The Speaker Recognition APIs helps to recognize users and customers (speakers) from their voice. While Speaker Recognition APIs are not intended to be a replacement for stronger authentication tools, they do provide additional authentication measures to take security to a next level. Another way Speaker Recognition APIs can be used is to enhance customer service experience by automatically identifying the calling customer without the need for an agent to conduct a question and answer process to manually verify a customer’s identity.

Our goal with Speaker Recognition is to help developers build intelligent authentication mechanisms capable of balancing between convenience and fraud.
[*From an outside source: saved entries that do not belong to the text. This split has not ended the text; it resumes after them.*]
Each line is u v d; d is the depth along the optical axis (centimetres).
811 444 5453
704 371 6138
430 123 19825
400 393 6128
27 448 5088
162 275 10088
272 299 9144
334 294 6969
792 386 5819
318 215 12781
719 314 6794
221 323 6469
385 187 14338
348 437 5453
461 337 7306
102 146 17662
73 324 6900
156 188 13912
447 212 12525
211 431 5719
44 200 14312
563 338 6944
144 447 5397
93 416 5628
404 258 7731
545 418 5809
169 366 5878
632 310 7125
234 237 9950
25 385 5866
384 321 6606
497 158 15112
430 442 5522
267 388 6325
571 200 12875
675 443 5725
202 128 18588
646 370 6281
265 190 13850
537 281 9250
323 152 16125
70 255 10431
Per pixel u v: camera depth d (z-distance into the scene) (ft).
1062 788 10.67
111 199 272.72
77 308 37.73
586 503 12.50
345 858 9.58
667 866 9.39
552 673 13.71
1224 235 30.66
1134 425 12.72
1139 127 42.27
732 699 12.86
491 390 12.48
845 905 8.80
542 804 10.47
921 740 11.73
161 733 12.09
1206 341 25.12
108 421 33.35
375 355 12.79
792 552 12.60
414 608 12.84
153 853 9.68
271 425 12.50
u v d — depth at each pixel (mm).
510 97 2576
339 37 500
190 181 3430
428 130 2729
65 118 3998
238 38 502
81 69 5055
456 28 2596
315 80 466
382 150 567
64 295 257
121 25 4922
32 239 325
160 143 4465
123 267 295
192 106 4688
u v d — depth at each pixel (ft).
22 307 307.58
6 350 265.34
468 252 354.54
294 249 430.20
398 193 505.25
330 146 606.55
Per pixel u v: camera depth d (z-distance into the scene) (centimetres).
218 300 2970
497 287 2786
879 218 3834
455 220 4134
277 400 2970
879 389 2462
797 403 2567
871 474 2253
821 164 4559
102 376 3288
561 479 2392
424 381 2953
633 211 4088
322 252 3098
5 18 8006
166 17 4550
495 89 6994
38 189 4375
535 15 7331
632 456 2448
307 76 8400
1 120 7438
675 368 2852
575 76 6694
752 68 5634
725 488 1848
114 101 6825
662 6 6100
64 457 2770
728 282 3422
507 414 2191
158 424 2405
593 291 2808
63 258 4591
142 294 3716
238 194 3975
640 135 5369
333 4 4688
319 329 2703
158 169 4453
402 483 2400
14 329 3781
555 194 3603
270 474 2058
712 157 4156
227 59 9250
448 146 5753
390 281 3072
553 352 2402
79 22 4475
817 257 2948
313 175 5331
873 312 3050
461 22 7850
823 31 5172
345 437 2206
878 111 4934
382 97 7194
Achieving such balance is no easy feat. Ideally, to establish identity, three pieces of information are needed:

  • Something you know (password or PIN).
  • Something you have (a secure key pad, mobile device or credit card).
  • Something you are (biometrics such as voice, fingerprint, face).

Voice has unique characteristics that can be used to help identify a person. The past few years witnessed tremendous improvement in the performance of speaker recognition systems.  [1][3]

There are two phases when using the Speaker Recognition APIs: enrollment and recognition. During enrollment, a speaker’s voice is recorded and a number of features are extracted to form a unique voiceprint that uniquely identifies an individual. These characteristics are based on the physical configuration of a speaker’s mouth and throat and can be expressed as a mathematical formula. During recognition, the speech sample provided is compared against the previously created voiceprint.

Speaker Recognition Phases (compiled by the author based on a slide from Douglas Reynolds)

Speaker Recognition provides state-of-the-art algorithms that enables recognition of a human’s voice from audio streams. It comprises two components: speaker verification and speaker identification.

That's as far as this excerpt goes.